Maud flung herself on the floor at his side, and held his hand in hers passionately.

'Oh, Dick,' she cried, clinging to him, 'dear Dick! she oughtn't to have thought like that! She oughtn't to have thought of us! She ought to have thought, as I do, of you and your future! If I, who am your sister, am so jealous for your honour, surely she, who's the girl you mean to marry, ought to be ten times more so!'

'So she is,' Dick answered manfully. 'Only, don't you see, Maud, there are different ways of looking at it. She thinks, as I do, that it's best and most imperative to do one's duty first; she would give me up for herself, almost, and wait for me indefinitely, if she thought I could do better so for you and dear mother.'

Maud clung to him passionately still. For it was not to him only she clung, but also to the incarnate honour of the family. 'Oh, Dick,' she cried once more, 'you mustn't do it; you mustn't do it; you'll kill me if you do it! We don't mind starving; that's as easy as anything; but not a second time shall we draggle in the dust of the street the honour of the Plantagenets.'

They sat up late that night, and talked it all over from every side alternately. And the more they talked it over, the more did Gillespie come round to Maud's opinion on the matter.
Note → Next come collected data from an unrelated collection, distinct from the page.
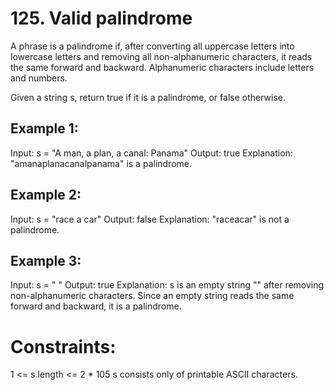 # 125. Valid palindrome

A phrase is a palindrome if, after converting all uppercase letters into lowercase letters and removing all non-alphanumeric characters, it reads the same forward and backward. Alphanumeric characters include letters and numbers.

Given a string s, return true if it is a palindrome, or false otherwise.

## Example 1:

Input: s = "A man, a plan, a canal: Panama"
Output: true
Explanation: "amanaplanacanalpanama" is a palindrome.

## Example 2:

Input: s = "race a car"
Output: false
Explanation: "raceacar" is not a palindrome.

## Example 3:

Input: s = " "
Output: true
Explanation: s is an empty string "" after removing non-alphanumeric characters.
Since an empty string reads the same forward and backward, it is a palindrome.

# Constraints:

1 <= s.length <= 2 \* 105
s consists only of printable ASCII characters.
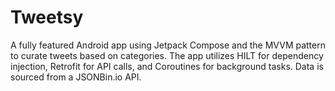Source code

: # Tweetsy
A fully featured Android app using Jetpack Compose and the MVVM pattern to curate tweets based on categories. The app utilizes HILT for dependency injection, Retrofit for API calls, and Coroutines for background tasks. Data is sourced from a JSONBin.io API. 
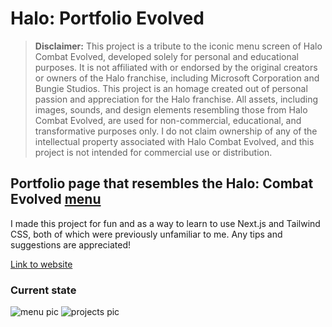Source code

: # Halo: Portfolio Evolved

> **Disclaimer:** This project is a tribute to the iconic menu screen of Halo Combat Evolved, developed solely for personal and educational purposes. It is not affiliated with or endorsed by the original creators or owners of the Halo franchise, including Microsoft Corporation and Bungie Studios. This project is an homage created out of personal passion and appreciation for the Halo franchise. All assets, including images, sounds, and design elements resembling those from Halo Combat Evolved, are used for non-commercial, educational, and transformative purposes only. I do not claim ownership of any of the intellectual property associated with Halo Combat Evolved, and this project is not intended for commercial use or distribution.

## Portfolio page that resembles the Halo: Combat Evolved [menu](https://www.youtube.com/watch?v=zb1fylPnZLM&list=RDzb1fylPnZLM&start_radio=1)

I made this project for fun and as a way to learn to use Next.js and Tailwind CSS, both of which were previously unfamiliar to me. Any tips and suggestions are appreciated!

[Link to website](https://halo-ce-portfolio.vercel.app)

### Current state

<img src="https://github.com/KalleHahl/HaloCE-Portfolio/blob/main/docs/frontpage.png" alt="menu pic">
<img src="https://github.com/KalleHahl/HaloCE-Portfolio/blob/main/docs/projects1.png" alt="projects pic">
It might be necessary for Dick to leave Oxford, indeed; though even that would be a wrench; but if he left Oxford, it would certainly be well he should take some other work—whatever work turned up—even if less well paid, that would not unclass him.

And before they separated for the night, Maud had wrung this concession at least out of her wavering brother, that he would do nothing decisive before the end of term; and that, meanwhile, he would try to find some more dignified employment in London or elsewhere. Only in the last resort, he promised her, would he return to Chiddingwick—and his father's calling. That should be treated as the final refuge against absolute want. And, indeed, his soul loathed it; he had only contemplated it at first, not for himself, but for his kin, from a stern sense of duty.

Gillespie saw Maud off at the station next morning with Dick. He was carefully dressed, and wore, what was unusual with him, a flower in his button-hole. Maud's last words to him were: 'Now, Mr. Gillespie, remember: I rely upon you to keep Dick from backsliding.'

And Gillespie answered, with a courteous bow to the slim pale little creature who sat in deep mourning on the bare wooden seat of the third-class carriage (South-Eastern pattern): 'You may count upon me, Miss Plantagenet, to carry out your programme.'

As they walked back together silently up the High towards Durham, Gillespie turned with a sudden dart to his friend and broke their joint reverie.

'Is your sister engaged, Dick?' he asked with a somewhat nervous jerk.